- Born: June 1, 1928 Los Angeles, California
- Died: December 3, 2018 (aged 90) Columbus, Ohio
- Education: University of California, Los Angeles (A.B., M.A., Ph.D.)
- Known for: Box-Muller transform
- Scientific career
- Thesis: Some Monte Carlo Methods for the Dirichlet Problem
- Doctoral advisor: George William Brown

= Mervin E. Muller =

American computer scientist

Mervin Edgar Muller (1 June 1928 – 3 December 2018) was an American computer scientist and mathematician. The Box–Muller transform is named after him.

==Biography==
Muller was born in Hollywood, Los Angeles, on 1 June 1928, as one of four sons to parents Emanuel and Bertha Muller. His parents were both immigrants from Hungary. He studied mathematics at the University of California, Los Angeles, earning a Ph.D. in 1954 under the supervision of George William Brown.

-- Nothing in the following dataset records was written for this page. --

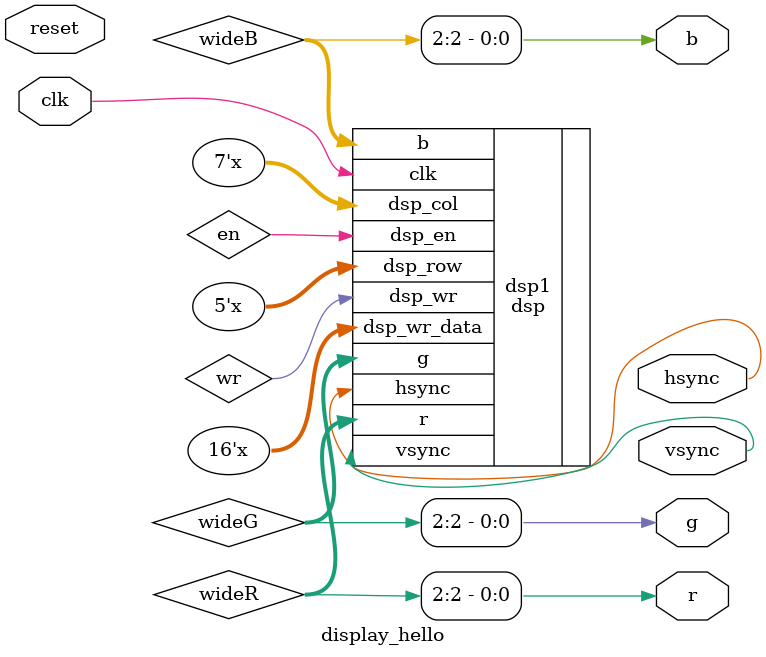
<source format=v>

module display_hello(clk, reset, hsync, vsync, r, g, b);

    input clk;
    input reset;
    output hsync;
    output vsync;
    output r;
    output g;
    output b;

	wire[2:0] wideR;
	wire[2:0] wideG;
	wire[2:0] wideB;
	assign r = wideR[2];
	assign g = wideG[2];
	assign b = wideB[2];

	dsp dsp1 (.clk(clk),
		.dsp_row(addr[13:9]), // TODO
		.dsp_col(addr[8:2]), // TODO
		.dsp_en(en), // TODO
		.dsp_wr(wr), // TODO
		.dsp_wr_data(data_in[15:0]), // TODO
		// .dsp_rd_data(data_out[15:0]), // TODO unused, remove if no problem
		.hsync(hsync),
		.vsync(vsync),
		.r(wideR[2:0]),
		.g(wideG[2:0]),
		.b(wideB[2:0]));

endmodule

</source>
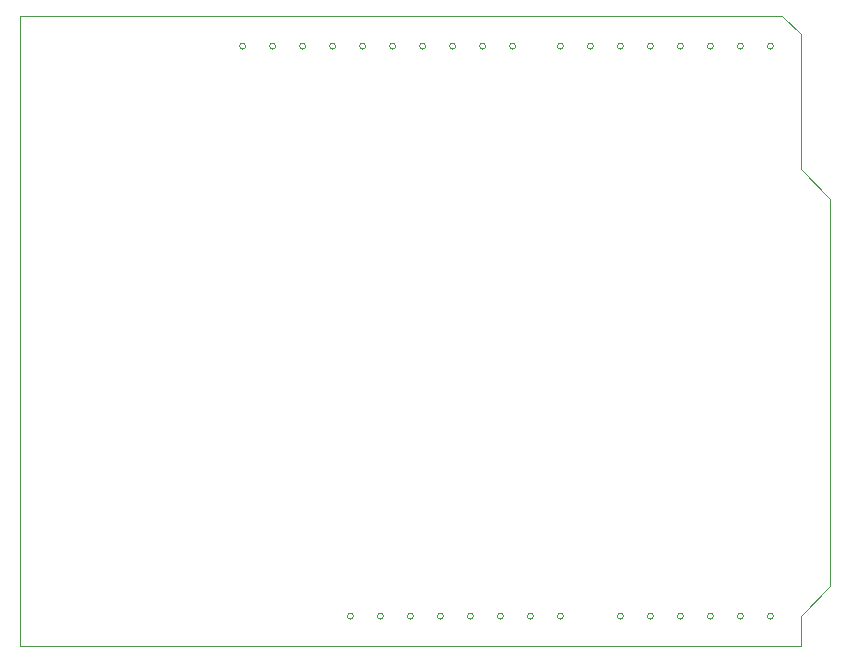
<source format=gko>
G04*
G04 #@! TF.GenerationSoftware,Altium Limited,Altium Designer,18.0.11 (651)*
G04*
G04 Layer_Color=16711935*
%FSLAX44Y44*%
%MOMM*%
G71*
G01*
G75*
%ADD61C,0.0127*%
D61*
X190800Y508000D02*
G03*
X190800Y508000I-2540J0D01*
G01*
X216200D02*
G03*
X216200Y508000I-2540J0D01*
G01*
X241600D02*
G03*
X241600Y508000I-2540J0D01*
G01*
X267000D02*
G03*
X267000Y508000I-2540J0D01*
G01*
X292400D02*
G03*
X292400Y508000I-2540J0D01*
G01*
X317800D02*
G03*
X317800Y508000I-2540J0D01*
G01*
X343200D02*
G03*
X343200Y508000I-2540J0D01*
G01*
X368600D02*
G03*
X368600Y508000I-2540J0D01*
G01*
X394000D02*
G03*
X394000Y508000I-2540J0D01*
G01*
X419400D02*
G03*
X419400Y508000I-2540J0D01*
G01*
X459740D02*
G03*
X459740Y508000I-2540J0D01*
G01*
X485140D02*
G03*
X485140Y508000I-2540J0D01*
G01*
X510540D02*
G03*
X510540Y508000I-2540J0D01*
G01*
X535940D02*
G03*
X535940Y508000I-2540J0D01*
G01*
X561340D02*
G03*
X561340Y508000I-2540J0D01*
G01*
X586740D02*
G03*
X586740Y508000I-2540J0D01*
G01*
X612140D02*
G03*
X612140Y508000I-2540J0D01*
G01*
X637540D02*
G03*
X637540Y508000I-2540J0D01*
G01*
X281940Y25400D02*
G03*
X281940Y25400I-2540J0D01*
G01*
X307340D02*
G03*
X307340Y25400I-2540J0D01*
G01*
X332740D02*
G03*
X332740Y25400I-2540J0D01*
G01*
X358140D02*
G03*
X358140Y25400I-2540J0D01*
G01*
X383540D02*
G03*
X383540Y25400I-2540J0D01*
G01*
X408940D02*
G03*
X408940Y25400I-2540J0D01*
G01*
X434340D02*
G03*
X434340Y25400I-2540J0D01*
G01*
X459740D02*
G03*
X459740Y25400I-2540J0D01*
G01*
X510540D02*
G03*
X510540Y25400I-2540J0D01*
G01*
X535940D02*
G03*
X535940Y25400I-2540J0D01*
G01*
X561340D02*
G03*
X561340Y25400I-2540J0D01*
G01*
X586740D02*
G03*
X586740Y25400I-2540J0D01*
G01*
X612140D02*
G03*
X612140Y25400I-2540J0D01*
G01*
X637540D02*
G03*
X637540Y25400I-2540J0D01*
G01*
X645052Y533785D02*
X660700Y518137D01*
X0Y533785D02*
X645052D01*
X0Y0D02*
Y533785D01*
X660700Y25400D02*
X685500Y50800D01*
X660700Y403860D02*
X685500Y378460D01*
X660700Y0D02*
Y25400D01*
Y403860D02*
Y518137D01*
X0Y0D02*
X660700D01*
X685500Y50800D02*
Y378460D01*
M02*

</source>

Muller worked for IBM in New York, and later, fifteen years with the World Bank in Washington, D. C.

He taught at UCLA, Cornell University, Princeton University, George Mason University, and the University of Wisconsin–Madison before joining the faculty of Ohio State University, where he retired as Robert Critchfield Professor of Engineering.

He has three sons with his wife, Barbara McAdam Muller. He died in Columbus, Ohio, on 3 December 2018, aged 90.

==Honors and awards==
He was elected a fellow of the American Statistical Association in 1975. He was also the founding president of the International Association of Statistical Computing.